### Recorded data
== Segment start ==
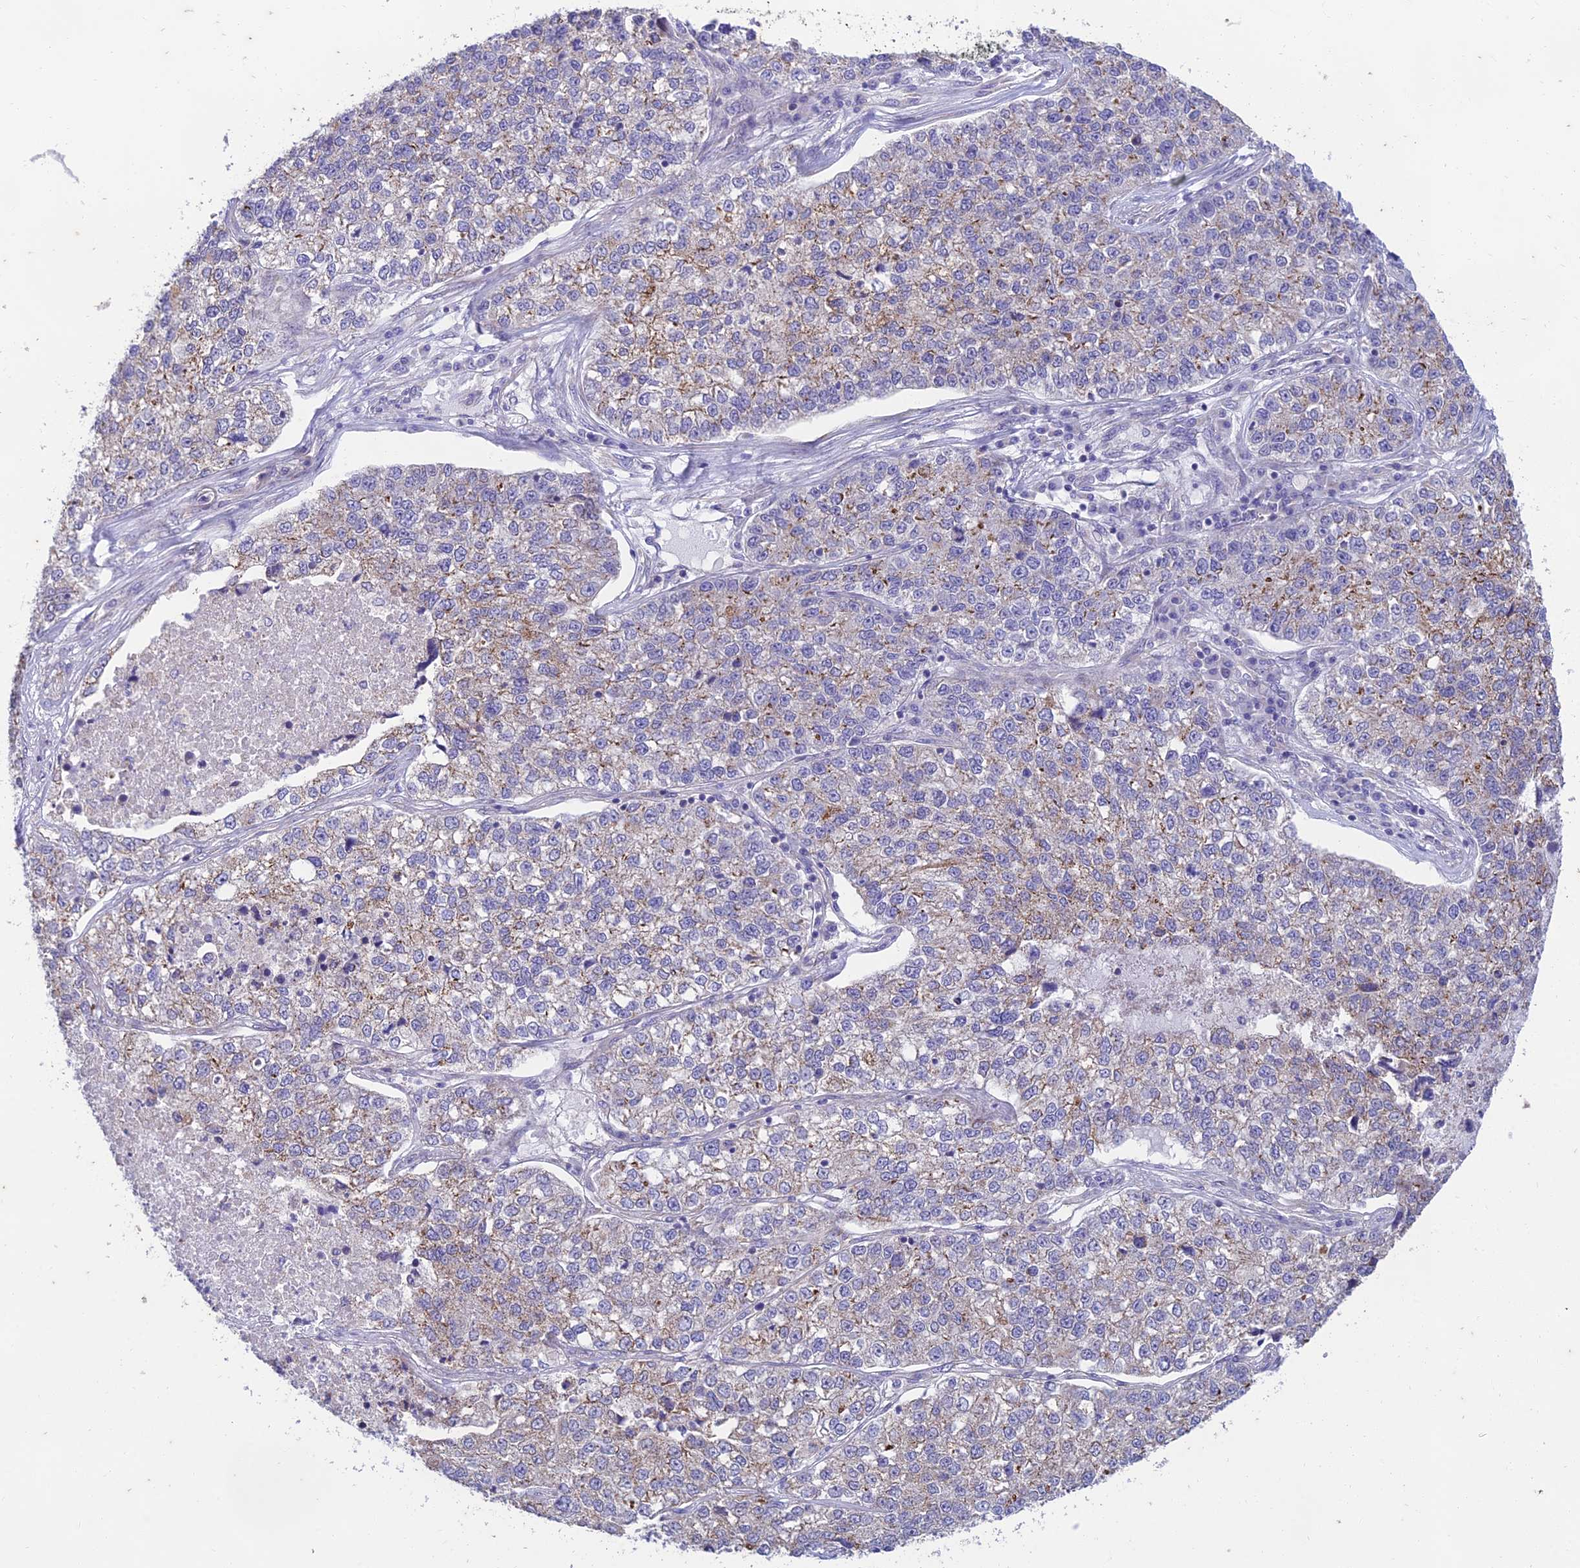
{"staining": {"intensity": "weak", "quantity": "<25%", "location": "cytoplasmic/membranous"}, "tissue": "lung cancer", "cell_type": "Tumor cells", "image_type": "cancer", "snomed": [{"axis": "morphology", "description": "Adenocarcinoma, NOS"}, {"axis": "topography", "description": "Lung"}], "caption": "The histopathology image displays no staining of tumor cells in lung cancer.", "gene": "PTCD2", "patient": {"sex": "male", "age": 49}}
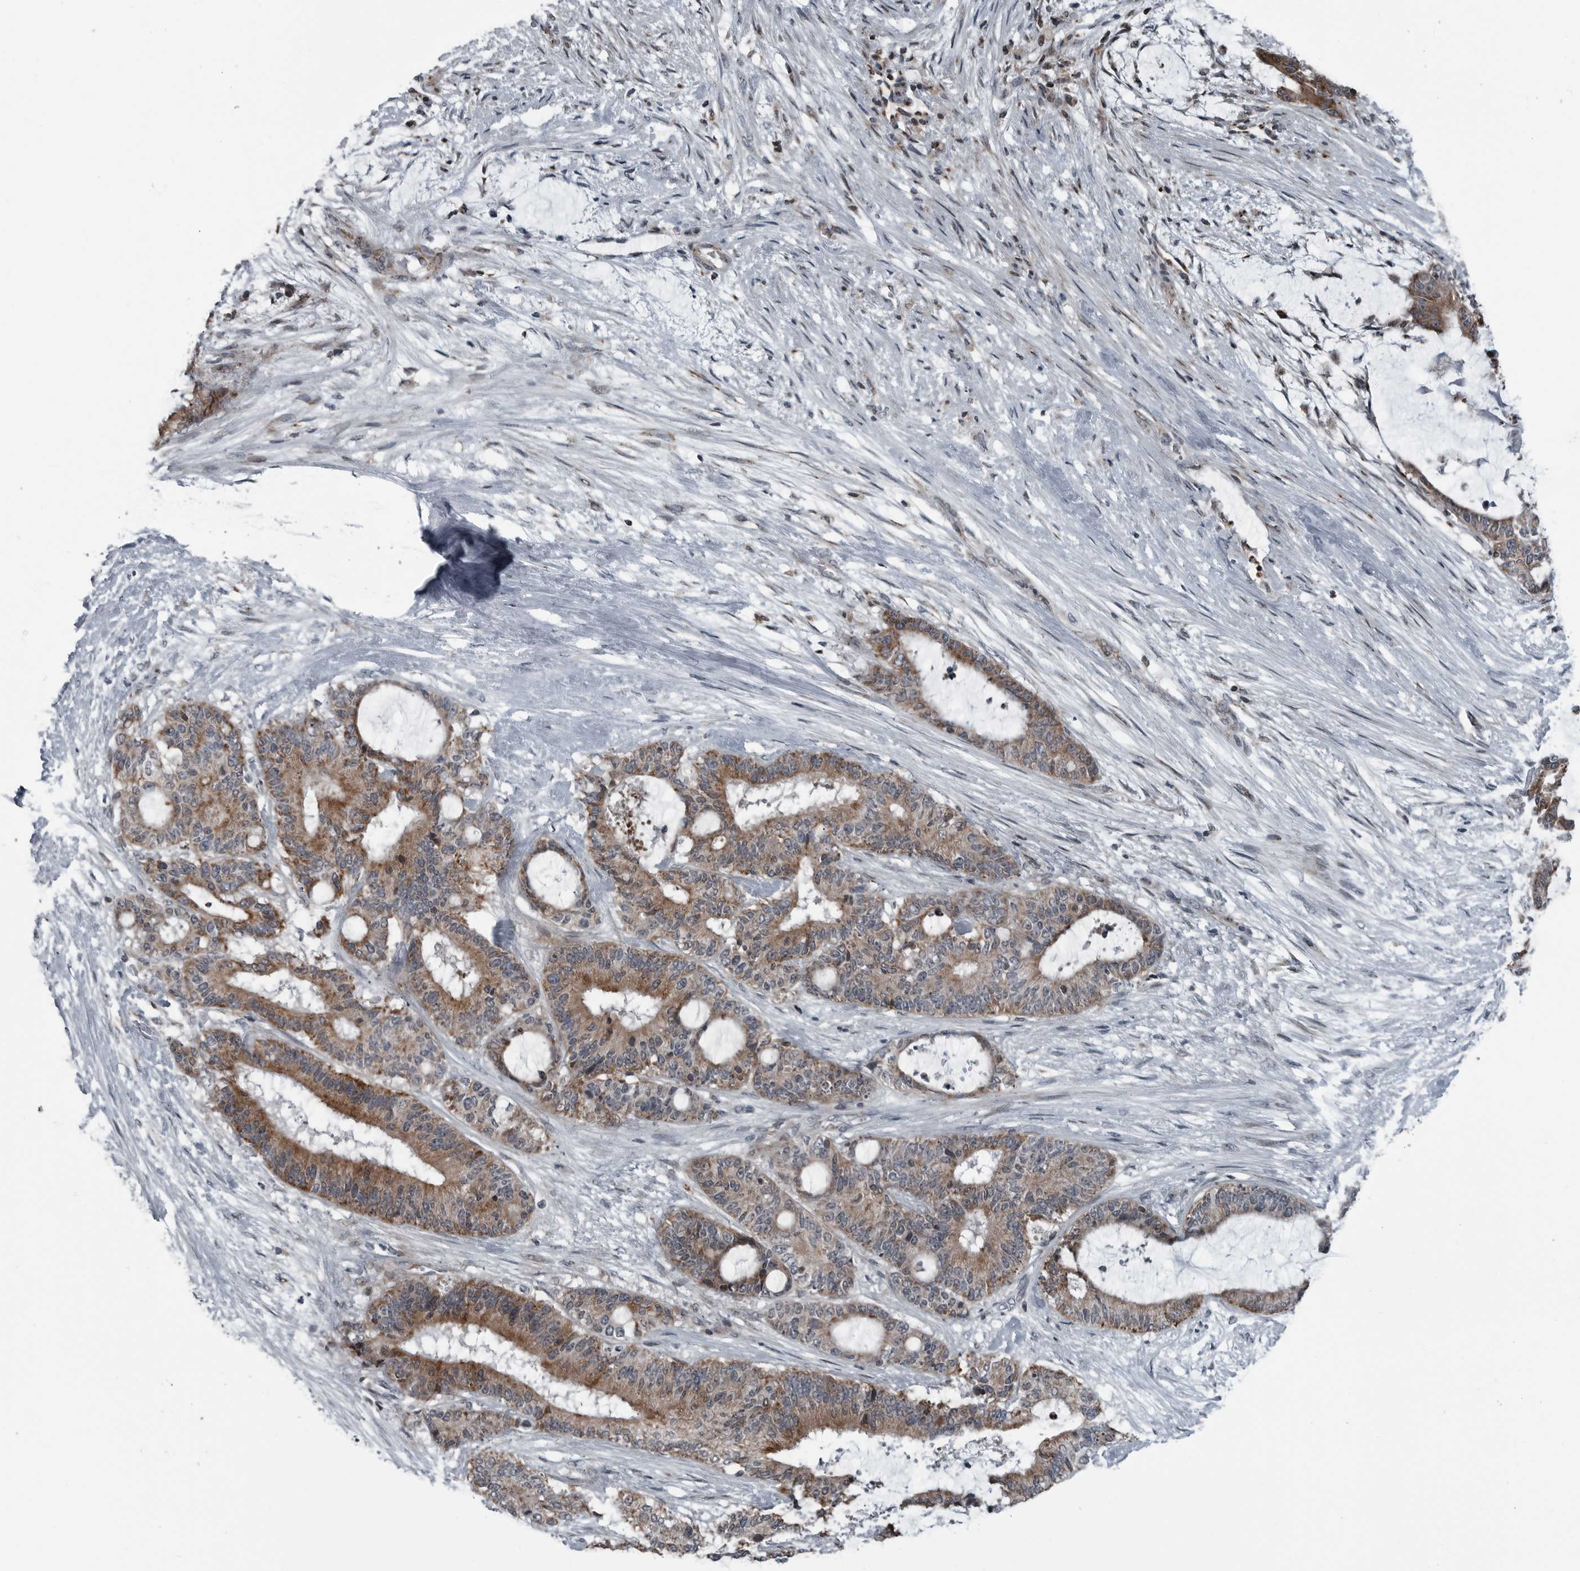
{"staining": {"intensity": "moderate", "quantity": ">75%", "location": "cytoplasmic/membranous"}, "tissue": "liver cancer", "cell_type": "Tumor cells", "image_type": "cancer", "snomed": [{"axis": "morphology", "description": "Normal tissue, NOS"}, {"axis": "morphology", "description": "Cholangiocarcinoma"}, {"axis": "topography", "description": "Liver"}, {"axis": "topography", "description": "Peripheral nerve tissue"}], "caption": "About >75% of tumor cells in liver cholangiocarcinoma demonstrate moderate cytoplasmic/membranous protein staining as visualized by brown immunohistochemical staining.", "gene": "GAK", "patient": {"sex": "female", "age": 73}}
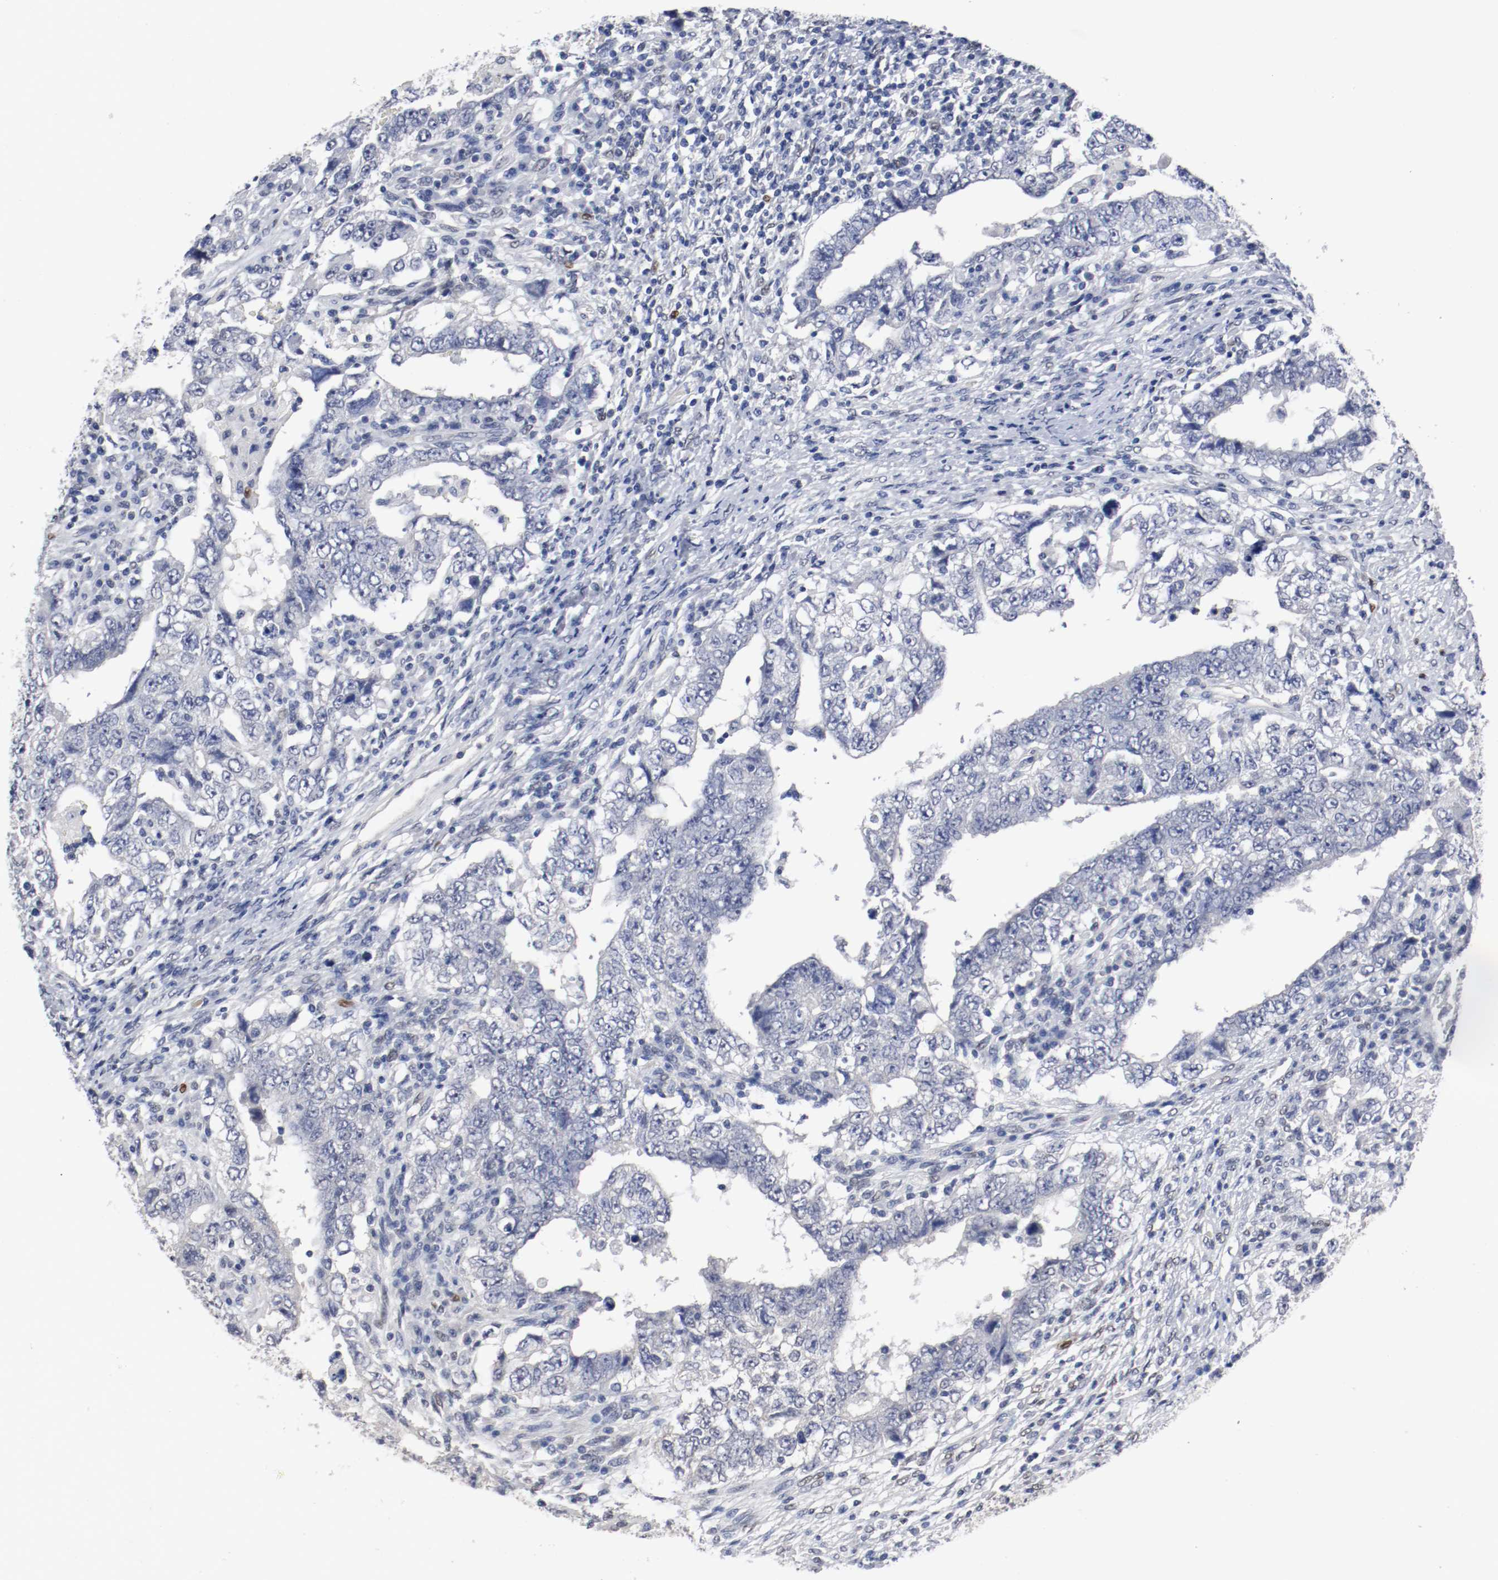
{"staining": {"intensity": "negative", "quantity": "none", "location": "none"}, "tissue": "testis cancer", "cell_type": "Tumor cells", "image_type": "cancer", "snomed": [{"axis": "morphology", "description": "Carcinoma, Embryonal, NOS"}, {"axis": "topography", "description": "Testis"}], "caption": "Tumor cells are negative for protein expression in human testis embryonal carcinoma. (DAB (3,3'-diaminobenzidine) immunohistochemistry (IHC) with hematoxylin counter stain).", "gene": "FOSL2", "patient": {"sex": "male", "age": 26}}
== Segment end ==
### Task instructions
All lines from the line with "cells in liver" through the final line of the data, both included, are to be repeated exactly; no other lines and no pictures.

### Task result
{"staining": {"intensity": "moderate", "quantity": ">75%", "location": "cytoplasmic/membranous"}, "tissue": "liver cancer", "cell_type": "Tumor cells", "image_type": "cancer", "snomed": [{"axis": "morphology", "description": "Normal tissue, NOS"}, {"axis": "morphology", "description": "Cholangiocarcinoma"}, {"axis": "topography", "description": "Liver"}, {"axis": "topography", "description": "Peripheral nerve tissue"}], "caption": "About >75% of tumor cells in liver cholangiocarcinoma demonstrate moderate cytoplasmic/membranous protein staining as visualized by brown immunohistochemical staining.", "gene": "GAK", "patient": {"sex": "female", "age": 73}}
{"staining": {"intensity": "negative", "quantity": "none", "location": "none"}, "tissue": "testis cancer", "cell_type": "Tumor cells", "image_type": "cancer", "snomed": [{"axis": "morphology", "description": "Carcinoma, Embryonal, NOS"}, {"axis": "topography", "description": "Testis"}], "caption": "Tumor cells are negative for protein expression in human testis embryonal carcinoma. (DAB (3,3'-diaminobenzidine) immunohistochemistry (IHC) with hematoxylin counter stain).", "gene": "FOSL2", "patient": {"sex": "male", "age": 26}}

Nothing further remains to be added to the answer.